Excerpted passage below:

TLDR
- Laurence Escalante has resigned as CEO and Executive Chairman of sweepstakes casino operator VGW, effective immediately.
- The move follows six months on leave after Western Australia Police charged him with family-violence and drug-related offenses.
- Acting CEO Mats Johnson will run the company while VGW searches for a permanent chief executive.
- The resignation comes less than a year after Escalante completed a $2.3 billion privatization of VGW.
- VGW still leads the U.S. sweepstakes market, though its top brands have lost market share amid rising competition and new state regulations.
Laurence Escalante has resigned as CEO and Executive Chairman of VGW. He founded the sweepstakes casino company in 2010.
The resignation took effect right away. Escalante had been on leave since January.
Acting CEO Mats Johnson will keep running VGW day to day. The company is now searching for a permanent chief executive.
Escalante said he is stepping down to focus on personal matters. He pointed to his private business interests, investments, and philanthropic work.
Johnson praised Escalante for building VGW from an idea in Perth into one of Australia’s largest unlisted companies. He also credited Escalante with pioneering the social gaming model that VGW uses.
Criminal Charges Preceded Departure
Escalante stepped aside in January after Western Australia Police charged him with multiple offenses. The charges relate to an alleged domestic incident involving his former partner.
Police say they also found illicit drugs during a search of his property. The charges include persistently engaging in family violence and criminal damage or destruction of property.
He also faces allegations of stealing, aggravated home burglary, unlawful assault, and drug possession with intent to supply. Escalante has denied all the allegations.
VGW said the charges are personal in nature and are not connected to the company’s operations.
His resignation comes less than a year after VGW went private. In August 2025, shareholders approved his offer to buy the remaining 30% of the company he did not already own.

End of Excerpted passage.
Entries supplied below:

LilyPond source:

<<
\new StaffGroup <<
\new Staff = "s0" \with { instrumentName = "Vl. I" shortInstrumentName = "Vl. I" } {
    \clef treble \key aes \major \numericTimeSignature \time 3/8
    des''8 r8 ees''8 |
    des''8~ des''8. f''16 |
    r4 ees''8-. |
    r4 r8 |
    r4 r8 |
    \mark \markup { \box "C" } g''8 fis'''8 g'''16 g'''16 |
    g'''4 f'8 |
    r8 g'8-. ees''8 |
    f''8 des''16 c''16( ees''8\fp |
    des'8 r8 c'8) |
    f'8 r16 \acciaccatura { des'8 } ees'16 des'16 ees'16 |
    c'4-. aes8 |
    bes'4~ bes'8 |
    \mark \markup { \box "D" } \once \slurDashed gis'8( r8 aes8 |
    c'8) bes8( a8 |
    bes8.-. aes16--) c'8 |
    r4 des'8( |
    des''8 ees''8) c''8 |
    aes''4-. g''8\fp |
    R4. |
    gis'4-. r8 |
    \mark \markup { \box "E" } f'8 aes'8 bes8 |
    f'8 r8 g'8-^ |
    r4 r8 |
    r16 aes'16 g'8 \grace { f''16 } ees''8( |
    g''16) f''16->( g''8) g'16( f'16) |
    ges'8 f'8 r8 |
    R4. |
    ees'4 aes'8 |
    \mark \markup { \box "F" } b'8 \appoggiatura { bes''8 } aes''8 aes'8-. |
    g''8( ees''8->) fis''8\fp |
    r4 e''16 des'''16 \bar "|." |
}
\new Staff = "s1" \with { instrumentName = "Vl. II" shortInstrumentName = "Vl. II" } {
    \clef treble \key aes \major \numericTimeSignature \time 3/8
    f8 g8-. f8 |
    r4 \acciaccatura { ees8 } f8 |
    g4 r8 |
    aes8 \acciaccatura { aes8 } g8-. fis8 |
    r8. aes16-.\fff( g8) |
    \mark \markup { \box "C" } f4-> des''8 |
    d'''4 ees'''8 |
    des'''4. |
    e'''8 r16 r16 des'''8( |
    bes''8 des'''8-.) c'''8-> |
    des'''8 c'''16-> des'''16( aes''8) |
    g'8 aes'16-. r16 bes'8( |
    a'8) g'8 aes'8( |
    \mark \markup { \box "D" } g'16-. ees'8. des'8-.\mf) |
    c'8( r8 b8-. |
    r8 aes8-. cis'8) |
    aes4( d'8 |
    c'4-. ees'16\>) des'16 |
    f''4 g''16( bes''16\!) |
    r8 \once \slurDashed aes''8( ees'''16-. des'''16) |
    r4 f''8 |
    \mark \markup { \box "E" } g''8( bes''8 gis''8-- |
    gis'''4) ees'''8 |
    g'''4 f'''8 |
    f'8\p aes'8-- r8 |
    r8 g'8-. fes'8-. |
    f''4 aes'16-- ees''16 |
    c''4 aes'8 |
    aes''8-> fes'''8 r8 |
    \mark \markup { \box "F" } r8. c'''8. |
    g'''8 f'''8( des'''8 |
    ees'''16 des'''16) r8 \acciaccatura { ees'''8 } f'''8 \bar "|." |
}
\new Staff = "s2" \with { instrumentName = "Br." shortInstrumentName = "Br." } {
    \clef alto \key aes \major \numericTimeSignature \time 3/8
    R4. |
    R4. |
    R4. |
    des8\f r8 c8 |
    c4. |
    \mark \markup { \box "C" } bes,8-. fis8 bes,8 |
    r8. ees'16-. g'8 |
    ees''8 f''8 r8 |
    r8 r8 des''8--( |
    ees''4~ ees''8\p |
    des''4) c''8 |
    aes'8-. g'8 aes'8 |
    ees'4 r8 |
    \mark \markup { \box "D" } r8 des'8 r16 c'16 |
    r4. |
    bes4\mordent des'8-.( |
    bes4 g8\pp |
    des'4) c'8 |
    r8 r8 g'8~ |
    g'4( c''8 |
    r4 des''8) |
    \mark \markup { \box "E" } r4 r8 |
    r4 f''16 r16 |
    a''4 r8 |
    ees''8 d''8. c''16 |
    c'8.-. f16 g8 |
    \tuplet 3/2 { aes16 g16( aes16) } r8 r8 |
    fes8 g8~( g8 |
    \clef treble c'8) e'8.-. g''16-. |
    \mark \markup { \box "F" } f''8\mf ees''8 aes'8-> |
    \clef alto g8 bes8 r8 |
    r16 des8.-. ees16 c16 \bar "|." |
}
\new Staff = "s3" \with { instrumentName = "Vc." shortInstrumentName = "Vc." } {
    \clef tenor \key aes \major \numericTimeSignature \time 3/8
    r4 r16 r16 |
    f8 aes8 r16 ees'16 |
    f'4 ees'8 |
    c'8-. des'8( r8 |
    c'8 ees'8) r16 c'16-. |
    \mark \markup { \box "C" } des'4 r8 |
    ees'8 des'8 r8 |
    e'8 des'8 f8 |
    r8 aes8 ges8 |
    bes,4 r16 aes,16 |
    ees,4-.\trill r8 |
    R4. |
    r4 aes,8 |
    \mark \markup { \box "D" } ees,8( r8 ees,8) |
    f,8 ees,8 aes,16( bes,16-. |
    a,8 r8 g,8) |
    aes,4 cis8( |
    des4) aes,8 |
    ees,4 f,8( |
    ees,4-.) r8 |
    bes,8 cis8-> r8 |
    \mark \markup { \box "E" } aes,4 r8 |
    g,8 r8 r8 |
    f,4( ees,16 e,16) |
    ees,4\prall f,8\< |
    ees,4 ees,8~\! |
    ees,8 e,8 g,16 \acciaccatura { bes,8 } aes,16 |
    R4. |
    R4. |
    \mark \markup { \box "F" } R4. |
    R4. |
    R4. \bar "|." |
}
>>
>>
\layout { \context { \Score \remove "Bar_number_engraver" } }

End of Entries supplied.

## Problems to solve
[1] In the article on the VGW resignation, switch "praised" to "commended" and give the stretch from "Johnson praised Escalante" through "that VGW uses." again.
[2] Continue the article on Laurence Escalante's resignation from VGW from the point where it stops.

## List of answers
[1]
Johnson commended Escalante for building VGW from an idea in Perth into one of Australia’s largest unlisted companies. He also credited Escalante with pioneering the social gaming model that VGW uses.

[2]
That deal valued VGW at A$3.2 billion, roughly $2.3 billion. Escalante said going private would help the company manage regulatory and competitive pressure in the U.S.
The move followed a strong year of financial results. VGW brought in A$7.3 billion in revenue for the year ended June 30, 2025.
Profit rose 33.5% year over year to A$656 million. The flagship brand, Chumba Casino, made up A$5.2 billion of that total.
Regulatory Pressure Grows in the U.S.
Escalante’s exit comes as VGW faces more scrutiny in its biggest market. Indiana, Maine, Tennessee, Louisiana, Oklahoma, and Iowa passed laws targeting the sweepstakes sector this year.
Those states joined California, Connecticut, Idaho, Michigan, Montana, Nevada, New Jersey, New York, and Washington, which had already taken action against the industry.
The Kentucky Attorney General recently sued VGW. The lawsuit claims the company runs an illegal gambling platform in the state.
VGW still leads the U.S. sweepstakes casino market despite these challenges. Research firm Blask says Chumba held 19.2% of the market in May 2026 and was the top brand in 27 states.
LuckyLand Slots held another 5% of the market. Both brands lost ground compared to a year earlier as competition increased, with Chumba down from 22.4% and LuckyLand Slots roughly cut in half from 10.2%.